─── TEXTE SOURCE

Si vous connaissez un tant soit peu la culture québécoise, il est fort à parier que le nom de Lucien Francoeur sonne au moins une cloche dans votre tête. Le rockeur poète est un incontournable du paysage musical et littéraire du Québec depuis près de 50 ans. Et même s’il a connu ses plus grandes années de gloire entre les années 70 et 90, l’animateur de Radio-Canada Philippe Laguë prend encore aujourd’hui un malin plaisir à le caricaturer lors de son émission À la semaine prochaine. Bien sûr, Le rap à Billyest sûrement la pièce dont le plus grand nombre se souvient. Parfois comparé au Keith Richards du Québec, l’œuvre de Francoeur compte plus d’une dizaine de CD soit avec son groupe Aut’Chose ou en solo, en plus de dizaines de livres de poésie chez divers éditeurs. À l’âge vénérable de 73 ans, Lucien Francoeur a accordé une entrevue à L’Itinéraire, qui brosse un portrait des grands moments de son œuvre et de sa vie en plus d’avoir recueilli quelques anecdotes et confidences.

──────

_TÂCHES À FAIRE_.
**1)** Résumez sous forme de liste le paragraphe de l'extrait sur Lucien Francoeur qui commence par « Si vous connaissez un tant soit peu », en gardant ses faits principaux.
**2)** Dans l'extrait sur Lucien Francoeur, avec quel groupe a-t-il enregistré une partie de ses CD ?

─── DOCUMENTS FOURNIS

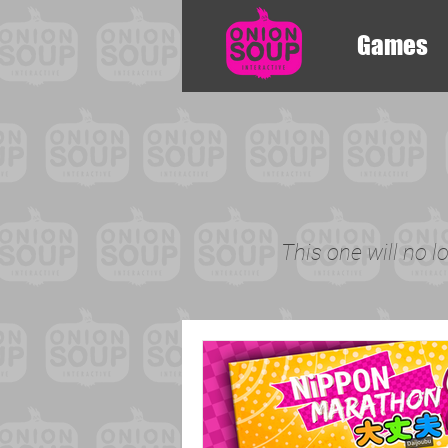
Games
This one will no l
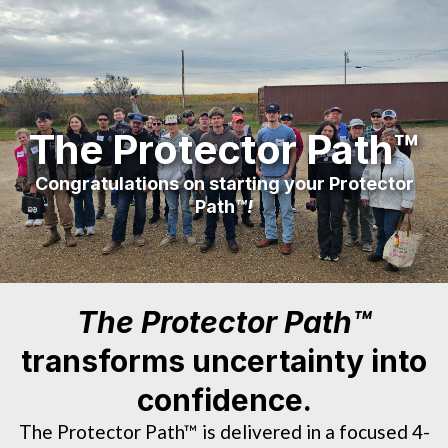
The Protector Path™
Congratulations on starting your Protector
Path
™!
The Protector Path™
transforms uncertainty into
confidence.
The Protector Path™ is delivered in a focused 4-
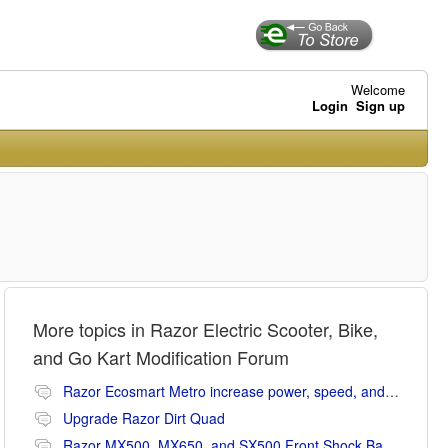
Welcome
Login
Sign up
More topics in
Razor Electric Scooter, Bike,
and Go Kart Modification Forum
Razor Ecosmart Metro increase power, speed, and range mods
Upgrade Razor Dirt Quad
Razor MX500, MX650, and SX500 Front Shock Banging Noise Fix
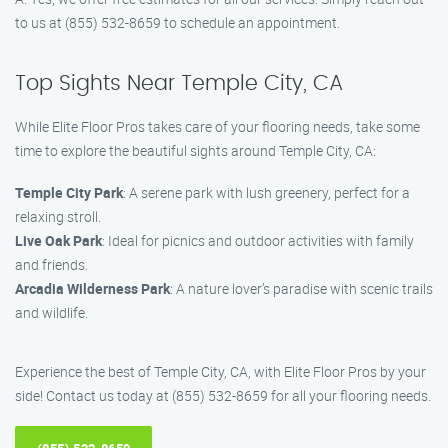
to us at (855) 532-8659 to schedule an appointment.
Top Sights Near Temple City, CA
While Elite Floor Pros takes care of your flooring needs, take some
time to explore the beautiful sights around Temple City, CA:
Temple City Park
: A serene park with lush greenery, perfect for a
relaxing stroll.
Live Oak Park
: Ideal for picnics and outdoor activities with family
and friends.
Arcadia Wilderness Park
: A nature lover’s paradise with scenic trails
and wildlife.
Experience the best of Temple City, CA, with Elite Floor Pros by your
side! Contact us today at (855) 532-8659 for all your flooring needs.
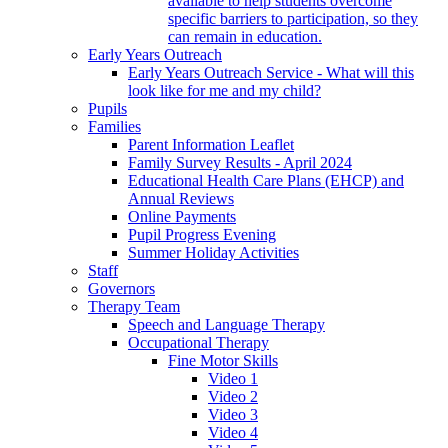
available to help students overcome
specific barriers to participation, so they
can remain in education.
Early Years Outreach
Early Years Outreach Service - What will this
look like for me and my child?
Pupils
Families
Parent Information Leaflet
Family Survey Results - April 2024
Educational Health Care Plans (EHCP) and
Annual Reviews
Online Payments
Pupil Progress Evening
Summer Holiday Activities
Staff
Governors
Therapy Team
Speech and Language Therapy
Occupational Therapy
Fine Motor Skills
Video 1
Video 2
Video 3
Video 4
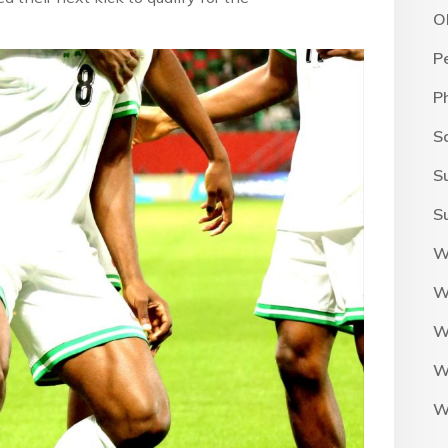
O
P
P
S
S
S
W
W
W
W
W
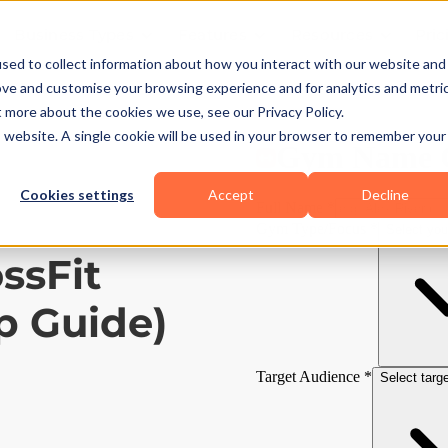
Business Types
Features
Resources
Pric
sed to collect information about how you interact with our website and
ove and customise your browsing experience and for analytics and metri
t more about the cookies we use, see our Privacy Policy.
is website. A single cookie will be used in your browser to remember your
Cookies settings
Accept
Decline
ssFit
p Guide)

──────
─── DOCUMENTS FOURNIS

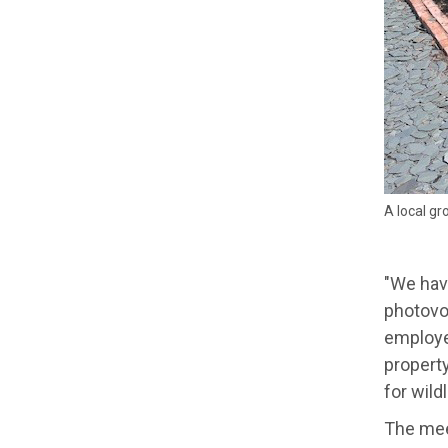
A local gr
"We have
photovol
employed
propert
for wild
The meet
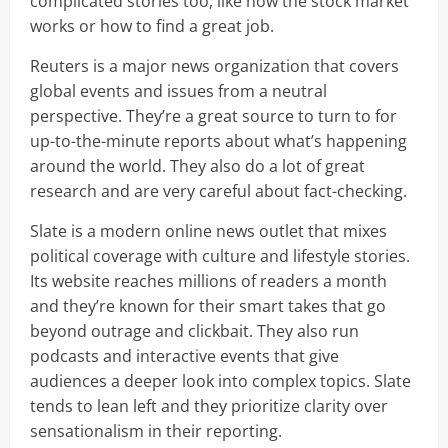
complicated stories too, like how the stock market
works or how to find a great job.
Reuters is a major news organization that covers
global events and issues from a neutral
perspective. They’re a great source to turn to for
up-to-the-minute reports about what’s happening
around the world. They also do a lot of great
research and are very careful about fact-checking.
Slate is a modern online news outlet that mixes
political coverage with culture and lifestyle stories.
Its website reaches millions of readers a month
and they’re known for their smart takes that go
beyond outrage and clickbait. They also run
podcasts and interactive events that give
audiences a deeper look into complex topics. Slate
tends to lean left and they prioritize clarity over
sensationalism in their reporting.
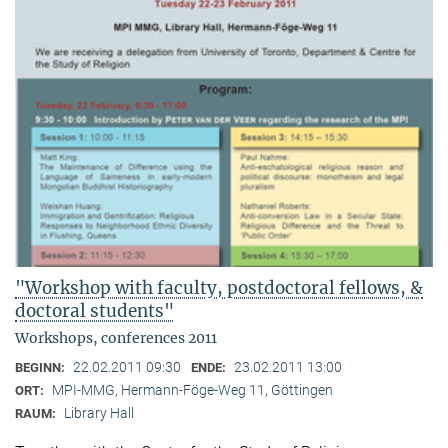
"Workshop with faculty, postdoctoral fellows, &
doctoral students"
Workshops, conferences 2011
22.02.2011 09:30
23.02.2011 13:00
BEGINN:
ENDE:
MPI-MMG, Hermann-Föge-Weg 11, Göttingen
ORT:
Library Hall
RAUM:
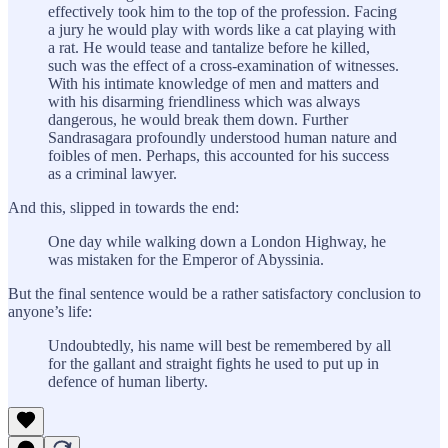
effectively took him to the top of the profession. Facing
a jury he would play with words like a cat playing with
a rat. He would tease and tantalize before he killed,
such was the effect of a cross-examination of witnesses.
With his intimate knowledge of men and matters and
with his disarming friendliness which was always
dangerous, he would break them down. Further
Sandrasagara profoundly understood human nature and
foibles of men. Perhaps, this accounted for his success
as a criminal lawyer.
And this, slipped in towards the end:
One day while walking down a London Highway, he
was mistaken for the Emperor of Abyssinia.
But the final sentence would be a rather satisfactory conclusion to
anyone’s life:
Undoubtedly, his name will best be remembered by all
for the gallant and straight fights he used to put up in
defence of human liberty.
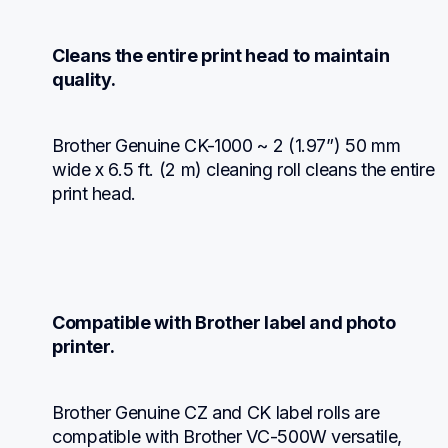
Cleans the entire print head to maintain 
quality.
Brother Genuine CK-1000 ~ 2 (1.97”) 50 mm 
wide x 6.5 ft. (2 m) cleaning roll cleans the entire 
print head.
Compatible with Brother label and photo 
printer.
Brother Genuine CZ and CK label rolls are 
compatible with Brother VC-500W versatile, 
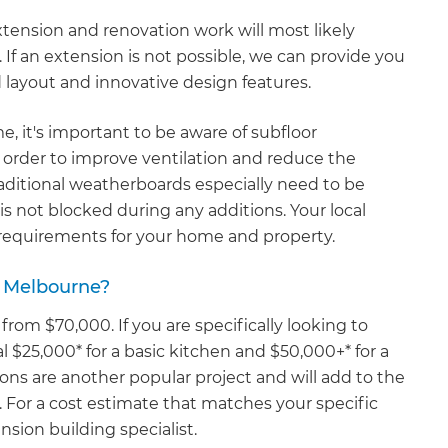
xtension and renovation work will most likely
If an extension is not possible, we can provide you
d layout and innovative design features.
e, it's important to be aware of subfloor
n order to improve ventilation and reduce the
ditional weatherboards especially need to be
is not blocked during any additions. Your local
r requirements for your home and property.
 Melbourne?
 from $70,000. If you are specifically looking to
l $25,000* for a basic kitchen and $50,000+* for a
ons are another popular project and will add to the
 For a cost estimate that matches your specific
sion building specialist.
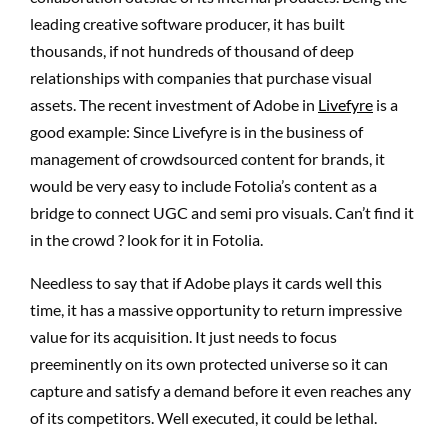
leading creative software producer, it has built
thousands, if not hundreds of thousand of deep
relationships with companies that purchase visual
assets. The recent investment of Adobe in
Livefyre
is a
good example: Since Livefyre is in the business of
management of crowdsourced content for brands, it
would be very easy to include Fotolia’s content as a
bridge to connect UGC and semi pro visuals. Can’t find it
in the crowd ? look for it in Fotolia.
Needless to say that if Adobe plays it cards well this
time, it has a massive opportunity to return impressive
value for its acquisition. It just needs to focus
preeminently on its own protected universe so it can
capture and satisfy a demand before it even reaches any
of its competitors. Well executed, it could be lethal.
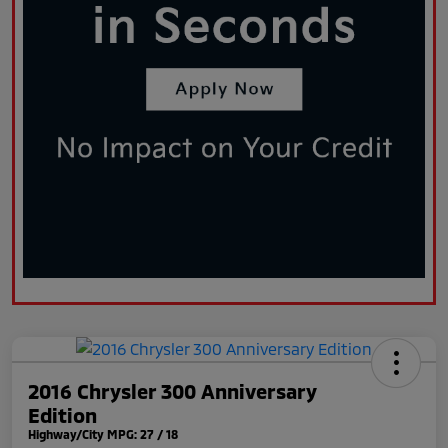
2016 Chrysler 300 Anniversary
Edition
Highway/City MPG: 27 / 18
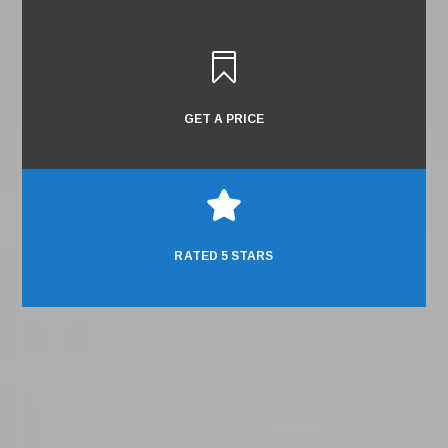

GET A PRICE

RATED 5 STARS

──────
─── DOCUMENTS FOURNIS

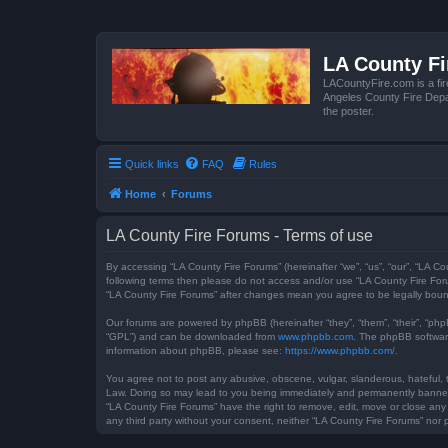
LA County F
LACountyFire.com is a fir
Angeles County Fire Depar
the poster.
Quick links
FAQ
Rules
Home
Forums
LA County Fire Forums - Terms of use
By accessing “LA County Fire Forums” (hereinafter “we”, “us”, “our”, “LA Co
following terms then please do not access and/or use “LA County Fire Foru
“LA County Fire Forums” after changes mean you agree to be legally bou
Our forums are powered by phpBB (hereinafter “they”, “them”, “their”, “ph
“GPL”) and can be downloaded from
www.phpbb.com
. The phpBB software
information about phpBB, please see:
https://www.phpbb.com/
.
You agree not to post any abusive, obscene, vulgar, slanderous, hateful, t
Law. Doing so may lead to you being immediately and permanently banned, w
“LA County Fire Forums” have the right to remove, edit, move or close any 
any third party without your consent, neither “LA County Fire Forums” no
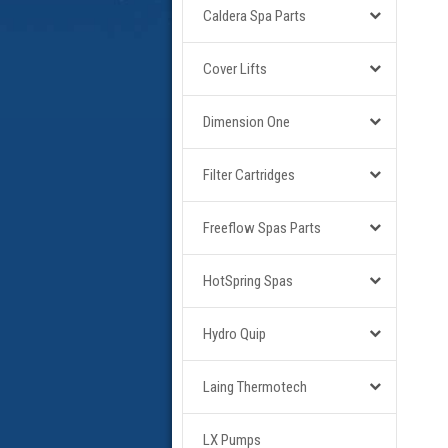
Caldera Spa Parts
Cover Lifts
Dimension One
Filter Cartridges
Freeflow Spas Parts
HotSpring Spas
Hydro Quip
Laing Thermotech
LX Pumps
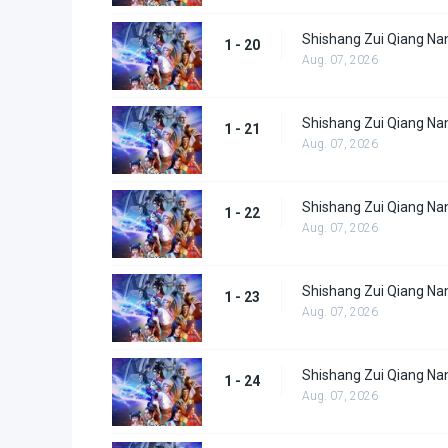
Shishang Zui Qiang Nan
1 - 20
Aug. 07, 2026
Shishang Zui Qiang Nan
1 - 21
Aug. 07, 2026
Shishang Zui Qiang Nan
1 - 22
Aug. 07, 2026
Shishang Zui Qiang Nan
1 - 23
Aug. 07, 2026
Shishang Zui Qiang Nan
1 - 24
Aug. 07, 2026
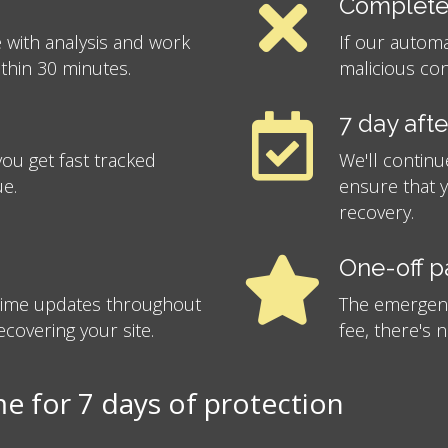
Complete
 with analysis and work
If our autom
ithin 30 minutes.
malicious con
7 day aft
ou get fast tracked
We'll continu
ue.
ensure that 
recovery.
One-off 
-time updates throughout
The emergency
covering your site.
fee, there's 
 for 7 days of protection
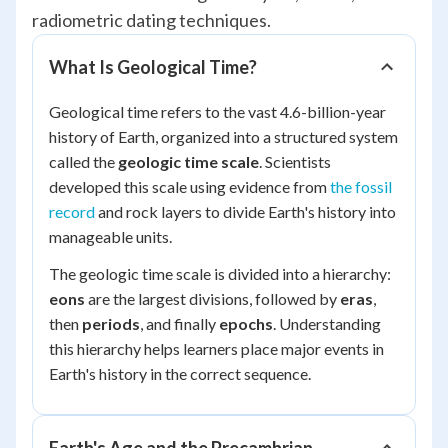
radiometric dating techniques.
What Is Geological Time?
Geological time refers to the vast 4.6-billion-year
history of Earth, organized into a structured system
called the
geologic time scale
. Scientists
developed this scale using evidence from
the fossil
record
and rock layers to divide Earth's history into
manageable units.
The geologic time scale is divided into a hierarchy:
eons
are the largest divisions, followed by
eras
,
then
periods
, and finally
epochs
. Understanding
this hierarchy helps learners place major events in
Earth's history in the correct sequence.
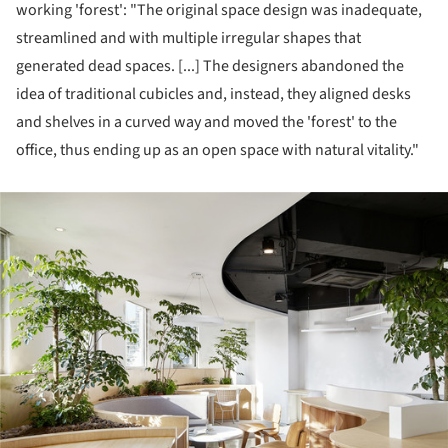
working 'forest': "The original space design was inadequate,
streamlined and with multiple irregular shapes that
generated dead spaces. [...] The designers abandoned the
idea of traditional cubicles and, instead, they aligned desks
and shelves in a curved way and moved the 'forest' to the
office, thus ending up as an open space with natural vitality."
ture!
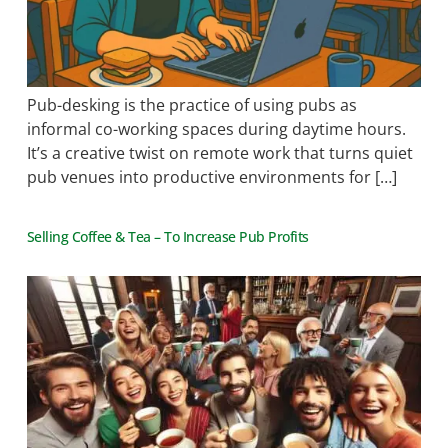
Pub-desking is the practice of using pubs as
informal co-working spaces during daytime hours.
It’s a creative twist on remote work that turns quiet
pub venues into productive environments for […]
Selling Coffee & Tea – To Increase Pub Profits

──────

_RÉPONSES OBTENUES_.
**1)**
- Lucien Francoeur, rockeur poète, est un incontournable de la musique et de la littérature du Québec depuis près de 50 ans.
- Ses plus grandes années de gloire vont des années 70 aux années 90.
- Philippe Laguë, animateur de Radio-Canada, le caricature encore aujourd'hui dans son émission À la semaine prochaine.
- On le compare parfois au Keith Richards du Québec.
- Son œuvre compte plus d'une dizaine de CD, avec le groupe Aut'Chose ou en solo, et des dizaines de livres de poésie.
- À 73 ans, il a accordé à L'Itinéraire une entrevue qui retrace les grands moments de sa vie et de son œuvre, avec des anecdotes et des confidences.

**2)** Avec le groupe Aut'Chose.